Without a change in how wealth is defined, aggregated and distributed, he asserts, the one percent at the top are likely to increase their control of resources, and that is happening right now. According to Smolarek, 62 of the world's richest people currently own as much wealth as the poorest half, or some three billion people, in the world.
"There's a vast, vast abundance that is hoarded by a very small clique of people."
The ultra-wealthy, however, are contributing to the ongoing economic decline, sparking a growing wave of resistance toward globalization. The most radical example of this resistance is the UK Brexit, he pointed out. There are other countries sharing similar sentiments, to some degree, finding realization in the form of tariffs, trade taxes and other forms of protectionism, Smolarek notes. Protectionism, a driver for sovereign economic health, was sharply criticized by Lagarde during her opening speech in Washington, indicating on which side of the economic aisle lie the sympathies of the IMF.

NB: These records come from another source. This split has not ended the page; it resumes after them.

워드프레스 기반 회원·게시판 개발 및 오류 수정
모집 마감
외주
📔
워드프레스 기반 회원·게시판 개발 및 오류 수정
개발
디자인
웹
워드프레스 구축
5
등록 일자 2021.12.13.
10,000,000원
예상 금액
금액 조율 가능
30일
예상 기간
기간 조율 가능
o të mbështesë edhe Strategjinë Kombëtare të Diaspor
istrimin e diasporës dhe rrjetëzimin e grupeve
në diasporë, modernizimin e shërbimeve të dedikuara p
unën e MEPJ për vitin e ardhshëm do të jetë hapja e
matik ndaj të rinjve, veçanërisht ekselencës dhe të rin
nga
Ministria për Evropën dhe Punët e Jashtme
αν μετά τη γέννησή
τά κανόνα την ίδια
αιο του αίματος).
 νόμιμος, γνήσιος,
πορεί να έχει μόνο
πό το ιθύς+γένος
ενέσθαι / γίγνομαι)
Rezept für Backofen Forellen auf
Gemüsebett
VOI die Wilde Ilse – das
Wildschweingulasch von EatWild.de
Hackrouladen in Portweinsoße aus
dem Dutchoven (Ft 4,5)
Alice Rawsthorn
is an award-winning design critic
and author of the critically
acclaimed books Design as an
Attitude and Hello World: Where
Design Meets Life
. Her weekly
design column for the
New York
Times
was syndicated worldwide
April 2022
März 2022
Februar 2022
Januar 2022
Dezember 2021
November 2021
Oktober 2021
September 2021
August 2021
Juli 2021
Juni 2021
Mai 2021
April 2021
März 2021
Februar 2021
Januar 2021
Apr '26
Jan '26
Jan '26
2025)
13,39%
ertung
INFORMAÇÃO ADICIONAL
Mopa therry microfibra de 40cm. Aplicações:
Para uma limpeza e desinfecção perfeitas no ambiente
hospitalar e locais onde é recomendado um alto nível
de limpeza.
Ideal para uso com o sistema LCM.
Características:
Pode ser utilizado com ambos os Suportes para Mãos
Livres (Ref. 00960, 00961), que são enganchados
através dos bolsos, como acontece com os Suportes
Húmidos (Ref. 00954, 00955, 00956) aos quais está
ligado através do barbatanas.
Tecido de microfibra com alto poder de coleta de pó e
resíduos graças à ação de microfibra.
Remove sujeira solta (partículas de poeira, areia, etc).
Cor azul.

Smolarek believes that people from the right are "turning the reality on its head," as worldwide deregulated-trade agreements, like TTIP or TPP, are about, in part, preventing immigrants from taking over the West. According to Smolarek, these agreements will, if ratified, instead allow Western multinationals and financial institutions to enter other markets without regulation, resulting in exploited labor markets and the stripping of national resources to an extreme degree.
According to Smolarek, the working class of the United States must refuse the idea of being separate from the working class of the rest of the world, and, as is natural for an American, claim their rights as citizens.